As we can see here, Hyperthreading can be beneficial if the CPU itself has modern architecture aiming to achieve parallelism execution by:

  • Enabling superscalar instruction execution and buffering quite significant amount of instructions.
  • Having advanced algorithm to determine instructions dependencies, which resources to be allocated to which instruction.
  • As well as having as many internal resources as it can support (instead of single ALU we can have multiple ones, instead of single Multiply unit we can have multiple …).

Conclusion

In real life, Software and Hardware threads (Hyperthreading) can be used in same time, it is only about use cases and when to deploy this or that.

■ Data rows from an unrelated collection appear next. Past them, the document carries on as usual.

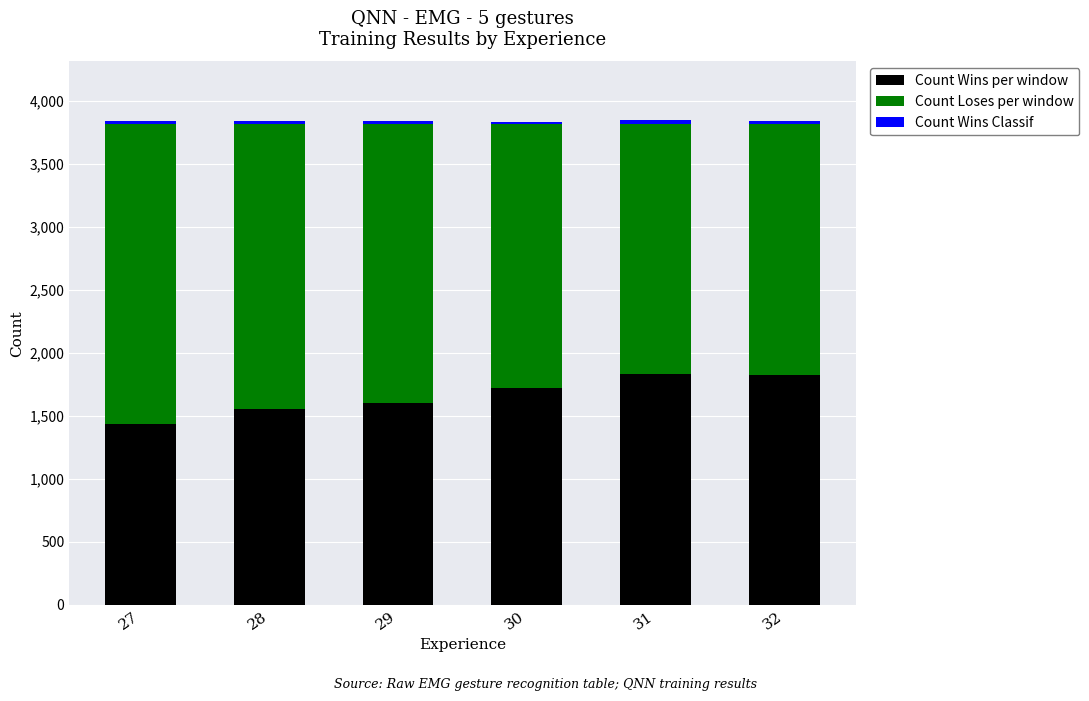

The value of Count Wins per window at 30 is 2994. True or false?

False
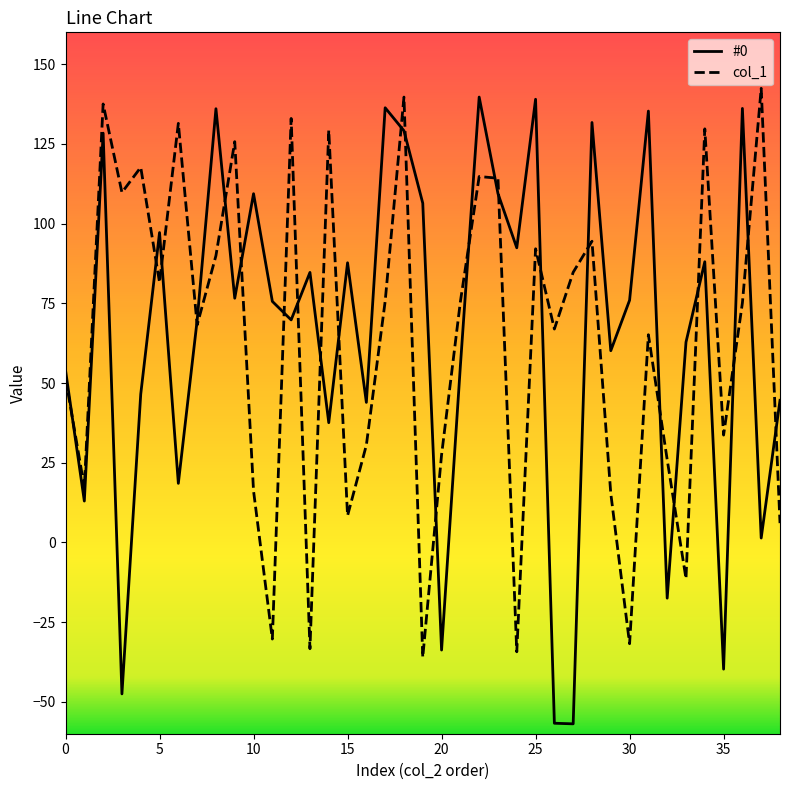

How many values in col_1 are above zero?

33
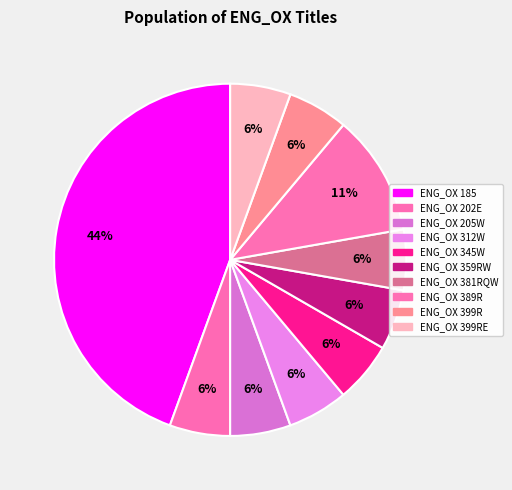

Rank the categories by value from highest to lowest.

ENG_OX 185, ENG_OX 389R, ENG_OX 202E, ENG_OX 205W, ENG_OX 312W, ENG_OX 345W, ENG_OX 359RW, ENG_OX 381RQW, ENG_OX 399R, ENG_OX 399RE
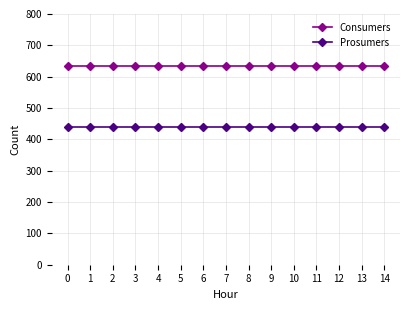

Rank the series at 1 from highest to lowest value.

Consumers, Prosumers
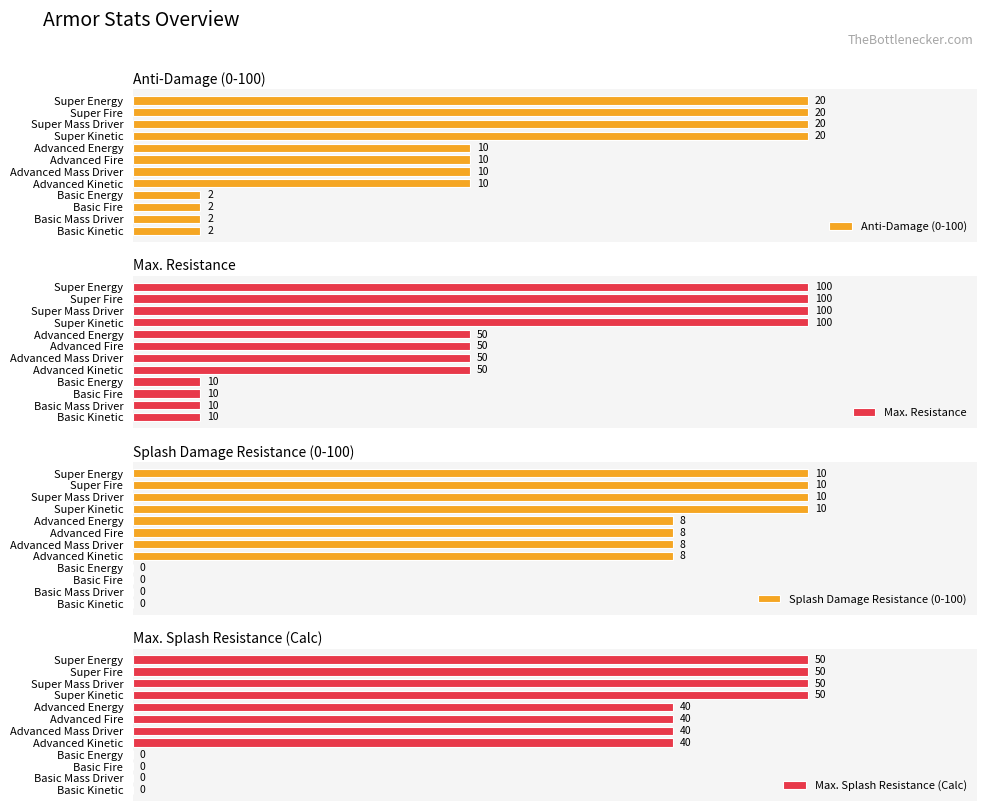

Count the number of data series in this chart.

4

Each concept has its own advantage and drawbacks, but personally I believe the drawback is coming from wrong use case where software or hyperthreaded gets deployed in.

Make sure always before jumping into coding, to understand your program requirements and expectation, then check what you have as inputs in terms of hardware resources (how many CPU you have, does your CPU support or not Hyperthreaded, how many if supported hyperthreaded the CPU can handle …), as this will help you to structure your program for efficient utilization of available resources.